Shared Health recently added two new practice management tools, Shared Health Clinical Insight and Shared Health Condition Tracker to its Xchange, a health information exchange (HIE) solution that includes an electronic medical record platform, the Clinical Health Record (CHR). Shared Health continues to add analytics to its portfolio of Web-based applications, enabling users to see everything from medication data to lab results, immunizations, allergies and vital signs.
Phytel's Outreach solution, a hosted software application, helps health-care settings manage their patient populations and electronic medical records data remotely, incorporating everything from disease management patient registries to practice management, prescription data and lab data.
This Lexmark offering is geared to small workgroups and is a three-in-one multifunction printer, including duplex print, copy and scan capabilities.

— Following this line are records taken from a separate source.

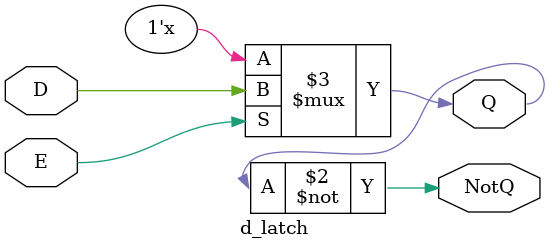
<source format=v>
module d_latch(
    input D, E,
    output reg Q, 
    output NotQ
);

    always @(D, E) begin
        if (E) begin
            Q <= D;
        end
   
    end

    assign NotQ = ~Q;

endmodule
</source>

Apart from being small and out of the way in a busy clinical setting, the X463de sports print speeds of up to 40 ppm, 128 MB of RAM standard, a 50-sheet multipurpose feeder, and a top first-page-out time of 6.5 seconds.The X463de has a high-yield toner cartridge (15,000 pages), works with most custom workflow solutions in health-care IT settings, and is enabled for network and imaging software.
According to Ruckus, the ZoneFlex 7962 is the only dual-band 802.11n enterprise-class access point that supports not only spatial multiplexing but also automatic interference rejection and dynamic beamforming. If the numbers, not the descriptors, are more your speed, know that it's a high-performance WLAN that allows 300 Mbps of user throughout, concurrent dual-band 5GHz/2.4GHz support and up to 10 dB signal gain and -17 dB interference rejection. Ruckus also has enabled the ZoneFlex 7962 to support isochronous, multicast IP video streaming, 4 queues per client station and the capability of delivering 20 concurrent voice calls, 100 simultaneous data users and 20 Mbps of guaranteed user throughput for more than 100 meters. It also boasts smart mesh networking and admission control/load balancing.
For its alarm- and event-notification systems for health-care settings, Cisco Systems partnered with Rauland-Borg to develop a plug-in that, according to Cisco, provides notifications directly from nurse-call systems to mobile devices. The result is a system that delivers any nurse-call alert to wireless devices and other end points, such as in-house pagers and nurse-call lights. The solution combines aspects of Cisco's Unified Wireless Network, Unified Communications, VoWLAN 4.1 Architecture, Cisco Enterprise Campus 3.0 Architecture, Cisco Data Center 2.5 Architecture and Cisco Enterprise Mobility 4.1 Architecture.